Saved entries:

######

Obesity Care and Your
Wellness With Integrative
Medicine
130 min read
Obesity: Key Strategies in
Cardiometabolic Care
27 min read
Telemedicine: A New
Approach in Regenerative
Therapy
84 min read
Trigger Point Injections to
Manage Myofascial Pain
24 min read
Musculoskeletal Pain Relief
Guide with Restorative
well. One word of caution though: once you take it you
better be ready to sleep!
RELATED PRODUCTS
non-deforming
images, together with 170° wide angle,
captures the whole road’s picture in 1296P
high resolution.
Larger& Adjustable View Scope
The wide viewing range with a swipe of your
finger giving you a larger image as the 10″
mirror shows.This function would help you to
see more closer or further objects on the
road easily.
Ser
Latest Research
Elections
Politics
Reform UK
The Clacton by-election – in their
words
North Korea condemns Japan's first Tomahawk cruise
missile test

######

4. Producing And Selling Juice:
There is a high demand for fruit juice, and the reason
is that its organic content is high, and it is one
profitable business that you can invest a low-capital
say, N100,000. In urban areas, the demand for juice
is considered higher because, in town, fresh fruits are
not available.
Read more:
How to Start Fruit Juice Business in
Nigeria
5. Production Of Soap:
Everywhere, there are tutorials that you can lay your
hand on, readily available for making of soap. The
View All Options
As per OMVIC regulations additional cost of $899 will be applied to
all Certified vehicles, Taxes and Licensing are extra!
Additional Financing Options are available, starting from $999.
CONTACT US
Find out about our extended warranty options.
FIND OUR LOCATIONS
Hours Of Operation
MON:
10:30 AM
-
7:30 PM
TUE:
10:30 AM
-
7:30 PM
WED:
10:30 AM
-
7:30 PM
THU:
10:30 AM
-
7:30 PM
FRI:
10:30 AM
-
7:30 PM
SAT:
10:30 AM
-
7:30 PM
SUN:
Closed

######

== Task brief ==
Reproduce word for word the lines of the records from the one containing "4. Producing And" through the one containing "View All Options", including both of those lines.

== Solved problem ==
4. Producing And Selling Juice:
There is a high demand for fruit juice, and the reason
is that its organic content is high, and it is one
profitable business that you can invest a low-capital
say, N100,000. In urban areas, the demand for juice
is considered higher because, in town, fresh fruits are
not available.
Read more:
How to Start Fruit Juice Business in
Nigeria
5. Production Of Soap:
Everywhere, there are tutorials that you can lay your
hand on, readily available for making of soap. The
View All Options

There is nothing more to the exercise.